BEGIN Data extract

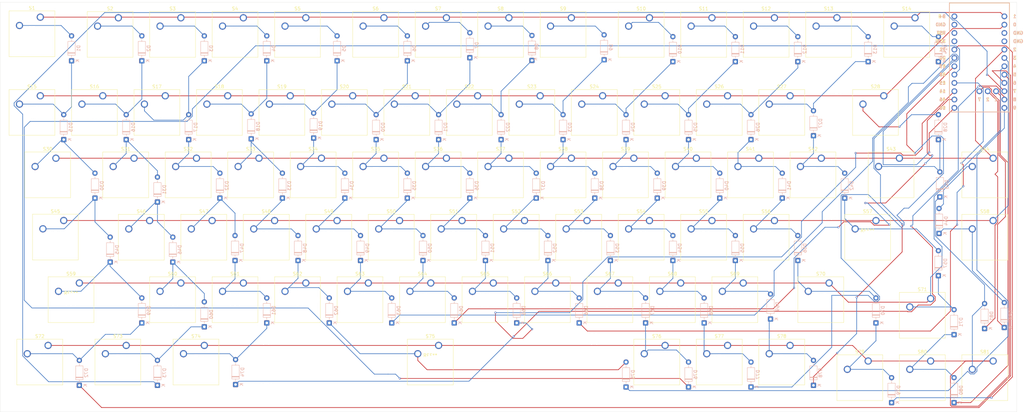
<source format=kicad_pcb>
(kicad_pcb
	(version 20241229)
	(generator "pcbnew")
	(generator_version "9.0")
	(general
		(thickness 1.6)
		(legacy_teardrops no)
	)
	(paper "A2")
	(layers
		(0 "F.Cu" signal)
		(2 "B.Cu" signal)
		(9 "F.Adhes" user "F.Adhesive")
		(11 "B.Adhes" user "B.Adhesive")
		(13 "F.Paste" user)
		(15 "B.Paste" user)
		(5 "F.SilkS" user "F.Silkscreen")
		(7 "B.SilkS" user "B.Silkscreen")
		(1 "F.Mask" user)
		(3 "B.Mask" user)
		(17 "Dwgs.User" user "User.Drawings")
		(19 "Cmts.User" user "User.Comments")
		(21 "Eco1.User" user "User.Eco1")
		(23 "Eco2.User" user "User.Eco2")
		(25 "Edge.Cuts" user)
		(27 "Margin" user)
		(31 "F.CrtYd" user "F.Courtyard")
		(29 "B.CrtYd" user "B.Courtyard")
		(35 "F.Fab" user)
		(33 "B.Fab" user)
		(39 "User.1" user)
		(41 "User.2" user)
		(43 "User.3" user)
		(45 "User.4" user)
	)
	(setup
		(stackup
			(layer "F.SilkS"
				(type "Top Silk Screen")
			)
			(layer "F.Paste"
				(type "Top Solder Paste")
			)
			(layer "F.Mask"
				(type "Top Solder Mask")
				(color "Black")
				(thickness 0.01)
			)
			(layer "F.Cu"
				(type "copper")
				(thickness 0.035)
			)
			(layer "dielectric 1"
				(type "core")
				(thickness 1.51)
				(material "FR4")
				(epsilon_r 4.5)
				(loss_tangent 0.02)
			)
			(layer "B.Cu"
				(type "copper")
				(thickness 0.035)
			)
			(layer "B.Mask"
				(type "Bottom Solder Mask")
				(color "Black")
				(thickness 0.01)
			)
			(layer "B.Paste"
				(type "Bottom Solder Paste")
			)
			(layer "B.SilkS"
				(type "Bottom Silk Screen")
			)
			(copper_finish "None")
			(dielectric_constraints no)
		)
		(pad_to_mask_clearance 0)
		(allow_soldermask_bridges_in_footprints no)
		(tenting front back)
		(pcbplotparams
			(layerselection 0x00000000_00000000_55555555_5755f5ff)
			(plot_on_all_layers_selection 0x00000000_00000000_00000000_00000000)
			(disableapertmacros no)
			(usegerberextensions no)
			(usegerberattributes yes)
			(usegerberadvancedattributes yes)
			(creategerberjobfile yes)
			(dashed_line_dash_ratio 12.000000)
			(dashed_line_gap_ratio 3.000000)
			(svgprecision 4)
			(plotframeref no)
			(mode 1)
			(useauxorigin no)
			(hpglpennumber 1)
			(hpglpenspeed 20)
			(hpglpendiameter 15.000000)
			(pdf_front_fp_property_popups yes)
			(pdf_back_fp_property_popups yes)
			(pdf_metadata yes)
			(pdf_single_document no)
			(dxfpolygonmode yes)
			(dxfimperialunits yes)
			(dxfusepcbnewfont yes)
			(psnegative no)
			(psa4output no)
			(plot_black_and_white yes)
			(sketchpadsonfab no)
			(plotpadnumbers no)
			(hidednponfab no)
			(sketchdnponfab yes)
			(crossoutdnponfab yes)
			(subtractmaskfromsilk no)
			(outputformat 1)
			(mirror no)
			(drillshape 1)
			(scaleselection 1)
			(outputdirectory "")
		)
	)
	(net 0 "")
	(net 1 "Row 0")
	(net 2 "Row 3")
	(net 3 "Column 10")
	(net 4 "Column 8")
	(net 5 "Net-(D44-A)")
	(net 6 "unconnected-(U1-3.3v-Pad21)")
	(net 7 "Column 9")
	(net 8 "Column 5")
	(net 9 "Column 11")
	(net 10 "unconnected-(U1-RST-Pad22)")
	(net 11 "unconnected-(U1-B+-Pad24)")
	(net 12 "unconnected-(U1-GND-Pad4)")
	(net 13 "Row 2")
	(net 14 "Column 4")
	(net 15 "Column 0")
	(net 16 "unconnected-(U1-GND-Pad23)")
	(net 17 "Column 13")
	(net 18 "GND")
	(net 19 "Column 6")
	(net 20 "Column 7")
	(net 21 "Row 1")
	(net 22 "Row 4")
	(net 23 "Column 12")
	(net 24 "Column 2")
	(net 25 "Column 1")
	(net 26 "Row 5")
	(net 27 "Column 14")
	(net 28 "Column 3")
	(net 29 "Net-(D1-A)")
	(net 30 "Net-(D1-K)")
	(net 31 "Net-(D16-A)")
	(net 32 "Net-(D2-A)")
	(net 33 "Net-(D3-A)")
	(net 34 "Net-(D17-A)")
	(net 35 "Net-(D18-A)")
	(net 36 "Net-(D4-A)")
	(net 37 "Net-(D19-A)")
	(net 38 "Net-(D5-A)")
	(net 39 "Net-(D6-A)")
	(net 40 "Net-(D20-A)")
	(net 41 "Net-(D7-A)")
	(net 42 "Net-(D21-A)")
	(net 43 "Net-(D8-A)")
	(net 44 "Net-(D22-A)")
	(net 45 "Net-(D9-A)")
	(net 46 "Net-(D23-A)")
	(net 47 "Net-(D10-K)")
	(net 48 "Net-(D10-A)")
	(net 49 "Net-(D11-K)")
	(net 50 "Net-(D11-A)")
	(net 51 "Net-(D12-A)")
	(net 52 "Net-(D12-K)")
	(net 53 "Net-(D13-K)")
	(net 54 "Net-(D13-A)")
	(net 55 "Net-(D14-K)")
	(net 56 "Net-(D14-A)")
	(net 57 "Net-(D15-K)")
	(net 58 "Net-(D16-K)")
	(net 59 "Net-(D17-K)")
	(net 60 "Net-(D18-K)")
	(net 61 "Net-(D19-K)")
	(net 62 "Net-(D20-K)")
	(net 63 "Net-(D21-K)")
	(net 64 "Net-(D22-K)")
	(net 65 "Net-(D23-K)")
	(net 66 "Net-(D24-K)")
	(net 67 "Net-(D25-K)")
	(net 68 "Net-(D26-K)")
	(net 69 "Net-(D27-K)")
	(net 70 "Net-(D28-K)")
	(net 71 "Net-(D30-K)")
	(net 72 "Net-(D31-K)")
	(net 73 "Net-(D32-K)")
	(net 74 "Net-(D33-K)")
	(net 75 "Net-(D34-K)")
	(net 76 "Net-(D35-K)")
	(net 77 "Net-(D36-K)")
	(net 78 "Net-(D37-K)")
	(net 79 "Net-(D38-K)")
	(net 80 "Net-(D39-K)")
	(net 81 "Net-(D40-K)")
	(net 82 "Net-(D41-K)")
	(net 83 "Net-(D42-K)")
	(net 84 "Net-(D43-K)")
	(net 85 "Net-(D44-K)")
	(net 86 "Net-(D45-K)")
	(net 87 "Net-(D46-K)")
	(net 88 "Net-(D47-K)")
	(net 89 "Net-(D48-K)")
	(net 90 "Net-(D49-K)")
	(net 91 "Net-(D50-K)")
	(net 92 "Net-(D51-K)")
	(net 93 "Net-(D52-K)")
	(net 94 "Net-(D53-K)")
	(net 95 "Net-(D54-K)")
	(net 96 "Net-(D55-K)")
	(net 97 "Net-(D56-K)")
	(net 98 "Net-(D57-K)")
	(net 99 "Net-(D59-K)")
	(net 100 "Net-(D60-K)")
	(net 101 "Net-(D61-K)")
	(net 102 "Net-(D62-K)")
	(net 103 "Net-(D67-K)")
	(net 104 "Net-(D68-K)")
	(net 105 "Net-(D69-K)")
	(net 106 "Net-(D70-K)")
	(net 107 "Net-(D71-K)")
	(footprint "Button_Switch_Keyboard:SW_Cherry_MX_1.25u_PCB" (layer "F.Cu") (at 164.61875 260.763))
	(footprint "Button_Switch_Keyboard:SW_Cherry_MX_1.00u_PCB" (layer "F.Cu") (at 262.25 160.7505))
	(footprint "Button_Switch_Keyboard:SW_Cherry_MX_1.00u_PCB" (layer "F.Cu") (at 409.8875 265.5255))
	(footprint "Button_Switch_Keyboard:SW_Cherry_MX_1.00u_PCB" (layer "F.Cu") (at 243.2 203.613))
	(footprint "Button_Switch_Keyboard:SW_Cherry_MX_1.00u_PCB" (layer "F.Cu") (at 281.3 203.613))
	(footprint "Button_Switch_Keyboard:SW_Cherry_MX_1.00u_PCB" (layer "F.Cu") (at 238.4375 241.713))
	(footprint "scottokeebs13:Stabilizer_MX_6.25u" (layer "F.Cu") (at 257.33 265.825))
	(footprint "Button_Switch_Keyboard:SW_Cherry_MX_1.00u_PCB" (layer "F.Cu") (at 257.4875 241.713))
	(footprint "Button_Switch_Keyboard:SW_Cherry_MX_1.00u_PCB" (layer "F.Cu") (at 167 203.613))
	(footprint "Button_Switch_Keyboard:SW_Cherry_MX_1.00u_PCB" (layer "F.Cu") (at 162.2375 160.7505))
	(footprint "Button_Switch_Keyboard:SW_Cherry_MX_1.00u_PCB" (layer "F.Cu") (at 362.2625 222.663))
	(footprint "Button_Switch_Keyboard:SW_Cherry_MX_1.00u_PCB" (layer "F.Cu") (at 224.15 203.613))
	(footprint "Button_Switch_Keyboard:SW_Cherry_MX_1.50u_Plate" (layer "F.Cu") (at 143.1875 203.613))
	(footprint "Button_Switch_Keyboard:SW_Cherry_MX_1.00u_PCB" (layer "F.Cu") (at 276.5375 241.713))
	(footprint "Button_Switch_Keyboard:SW_Cherry_MX_1.00u_PCB" (layer "F.Cu") (at 290.825 184.563))
	(footprint "Button_Switch_Keyboard:SW_Cherry_MX_1.00u_PCB" (layer "F.Cu") (at 219.3875 241.713))
	(footprint "Button_Switch_Keyboard:SW_Cherry_MX_1.00u_PCB" (layer "F.Cu") (at 247.9625 222.663))
	(footprint "Button_Switch_Keyboard:SW_Cherry_MX_1.00u_PCB" (layer "F.Cu") (at 286.0625 222.663))
	(footprint "Button_Switch_Keyboard:SW_Cherry_MX_1.00u_PCB" (layer "F.Cu") (at 409.8875 246.4755))
	(footprint "Button_Switch_Keyboard:SW_Cherry_MX_1.00u_PCB" (layer "F.Cu") (at 352.7375 241.713))
	(footprint "Button_Switch_Keyboard:SW_Cherry_MX_2.25u_PCB" (layer "F.Cu") (at 393.21875 222.663))
	(footprint "Button_Switch_Keyboard:SW_Cherry_MX_1.00u_PCB" (layer "F.Cu") (at 428.9375 203.613))
	(footprint "Button_Switch_Keyboard:SW_Cherry_MX_1.00u_PCB" (layer "F.Cu") (at 343.2125 222.663))
	(footprint "Button_Switch_Keyboard:SW_Cherry_MX_1.00u_PCB" (layer "F.Cu") (at 338.45 203.613))
	(footprint "Button_Switch_Keyboard:SW_Cherry_MX_1.00u_PCB" (layer "F.Cu") (at 362.2625 160.7505))
	(footprint "Button_Switch_Keyboard:SW_Cherry_MX_1.00u_PCB" (layer "F.Cu") (at 300.35 160.7505))
	(footprint "Button_Switch_Keyboard:SW_Cherry_MX_1.75u_PCB" (layer "F.Cu") (at 145.565 222.63))
	(footprint "Button_Switch_Keyboard:SW_Cherry_MX_1.00u_PCB" (layer "F.Cu") (at 176.525 184.563))
	(footprint "Button_Switch_Keyboard:SW_Cherry_MX_1.00u_PCB" (layer "F.Cu") (at 390.8375 265.5255))
	(footprint "Button_Switch_Keyboard:SW_Cherry_MX_1.00u_PCB" (layer "F.Cu") (at 324.1625 222.663))
	(footprint "Button_Switch_Keyboard:SW_Cherry_MX_1.00u_PCB" (layer "F.Cu") (at 428.9375 265.5255))
	(footprint "Button_Switch_Keyboard:SW_Cherry_MX_1.00u_PCB" (layer "F.Cu") (at 347.975 184.563))
	(footprint "Button_Switch_Keyboard:SW_Cherry_MX_1.25u_PCB" (layer "F.Cu") (at 188.43125 260.763))
	(footprint "Button_Switch_Keyboard:SW_Cherry_MX_1.00u_PCB" (layer "F.Cu") (at 181.2875 160.7505))
	(footprint "Button_Switch_Keyboard:SW_Cherry_MX_1.00u_PCB"
		(layer "F.Cu")
		(uuid "8c71d463-843f-4791-87ed-65c3a283fda6")
		(at 271.775 184.563)
		(descr "Cherry MX keyswitch, 1.00u, PCB mount, http://cherryamericas.com/wp-content/uploads/2014/12/mx_cat.pdf")
		(tags "Cherry MX keyswitch 1.00u PCB")
		(property "Reference" "S22"
			(at -2.54 -2.794 0)
			(layer "F.SilkS")
			(uuid "56b6e46c-7095-462b-a76e-1b4b7ef6aa75")
			(effects
				(font
					(size 1 1)
					(thickness 0.15)
				)
			)
		)
		(property "Value" "Keyswitch"
			(at -2.54 12.954 0)
			(layer "F.Fab")
			(uuid "be9172d4-e36d-45ef-8286-bcb12e366147")
			(effects
				(font
					(size 1 1)
					(thickness 0.15)
				)
			)
		)
		(property "Datasheet" ""
			(at 0 0 0)
			(unlocked yes)
			(layer "F.Fab")
			(hide yes)
			(uuid "d9f10217-f0a1-4fb8-9b1f-f7b49e182246")
			(effects
				(font
					(size 1.27 1.27)
					(thickness 0.15)
				)
			)
		)
		(property "Description" "Push button switch, normally open, two pins, 45° tilted"
			(at 0 0 0)
			(unlocked yes)
			(layer "F.Fab")
			(hide yes)
			(uuid "d4b1af88-147f-40ae-b474-e340e5702dde")
			(effects
				(font
					(size 1.27 1.27)
					(thickness 0.15)
				)
			)
		)
		(path "/6a7450f7-a5fe-4fdd-9766-ad621fdd58f0")
		(sheetname "/")
		(sheetfile "HackpadAllan.kicad_sch")
		(attr through_hole)
		(fp_line
			(start -9.525 -1.905)
			(end 4.445 -1.905)
			(stroke
				(width 0.12)
				(type solid)
			)
			(layer "F.SilkS")
			(uuid "9db8a2a9-3cdc-49ab-92e9-72338e4c297a")
		)
		(fp_line
			(start -9.525 12.065)
			(end -9.525 -1.905)
			(stroke
				(width 0.12)
				(type solid)
			)
			(layer "F.SilkS")
			(uuid "16bb00d3-c829-4dcc-98cf-e981a2429bc6")
		)
		(fp_line
			(start 4.445 -1.905)
			(end 4.445 12.065)
			(stroke
				(width 0.12)
				(type solid)
			)
			(layer "F.SilkS")
			(uuid "451b7a70-ab9f-4290-8ce6-7757eba30f81")
		)
		(fp_line
			(start 4.445 12.065)
			(end -9.525 12.065)
			(stroke
				(width 0.12)
				(type solid)
			)
			(layer "F.SilkS")
			(uuid "9a6e9334-de65-4396-a954-a95776d0718f")
		)
		(fp_line
			(start -12.065 -4.445)
			(end 6.985 -4.445)
			(stroke
				(width 0.15)
				(type solid)
			)
			(layer "Dwgs.User")
			(uuid "4cb222cc-287e-4ba3-813c-835b7f954b87")
		)
		(fp_line
			(start -12.065 14.605)
			(end -12.065 -4.445)
			(stroke
				(width 0.15)
				(type solid)
			)
			(layer "Dwgs.User")
			(uuid "9b696e58-0617-47ac-96d7-fdb6340d7cb2")
		)
		(fp_line
			(start 6.985 -4.445)
			(end 6.985 14.605)
			(stroke
				(width 0.15)
				(type solid)
			)
			(layer "Dwgs.User")
			(uuid "4e1e4697-4e4e-4457-8ff3-64e0780a57d6")
		)
		(fp_line
			(start 6.985 14.605)
			(end -12.065 14.605)
			(stroke
				(width 0.15)
				(type solid)
			)
			(layer "Dwgs.User")
			(uuid "95a72005-aa7a-4f39-bc8a-aa9fcad47555")
		)
		(fp_line
			(start -9.14 -1.52)
			(end 4.06 -1.52)
			(stroke
				(width 0.05)
				(type solid)
			)
			(layer "F.CrtYd")
			(uuid "51820d68-2f9c-47fd-89c5-b40a8820f52c")
		)
		(fp_line
			(start -9.14 11.68)
			(end -9.14 -1.52)
			(stroke
				(width 0.05)
				(type solid)
			)
			(layer "F.CrtYd")
			(uuid "b5f776f0-50ce-471a-8645-43907bf67930")
		)
		(fp_line
			(start 4.06 -1.52)
			(end 4.06 11.68)
			(stroke
				(width 0.05)
				(type solid)
			)
			(layer "F.CrtYd")
			(uuid "3de99589-25da-4c54-aedc-57f850114c3c")
		)
		(fp_line
			(start 4.06 11.68)
			(end -9.14 11.68)
			(stroke
				(width 0.05)
				(type solid)
			)
			(layer "F.CrtYd")
			(uuid "2308f3d9-0af7-4f26-a2e0-333f15d7fa44")
		)
		(fp_line
			(start -8.89 -1.27)
			(end 3.81 -1.27)
			(stroke
				(width 0.1)
				(type solid)
			)
			(layer "F.Fab")
			(uuid "8b26cd91-0017-431d-bc5a-907ccf7ce15c")
		)
		(fp_line
			(start -8.89 11.43)
			(end -8.89 -1.27)
			(stroke
				(width 0.1)
				(type solid)
			)
			(layer "F.Fab")
			(uuid "2d1de2cc-291e-4f0c-b12a-52df859df9d4")
		)
		(fp_line
			(start 3.81 -1.27)
			(end 3.81 11.43)
			(stroke
				(width 0.1)
				(type solid)
			)
			(layer "F.Fab")
			(uuid "31126345-8c41-43da-8a85-0872cec74573")
		)
		(fp_line
			(start 3.81 11.43)
			(end -8.89 11.43)
			(stroke
				(width 0.1)
				(type solid)
			)
			(layer "F.Fab")
			(uuid "ded550bd-b56d-43f9-ada3-dee9ba3ea178")
		)
		(fp_text user "${REFERENCE}"
			(at -2.54 -2.794 0)
			(layer "F.Fa
... [836409 chars truncated]
</source>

END Data extract

Please reproduce, exactly as they appear above, the lines from the line containing "(at 362.2625 160.7505))" up to and including the line containing "(at 300.35 160.7505))".

	(footprint "Button_Switch_Keyboard:SW_Cherry_MX_1.00u_PCB" (layer "F.Cu") (at 362.2625 160.7505))
	(footprint "Button_Switch_Keyboard:SW_Cherry_MX_1.00u_PCB" (layer "F.Cu") (at 300.35 160.7505))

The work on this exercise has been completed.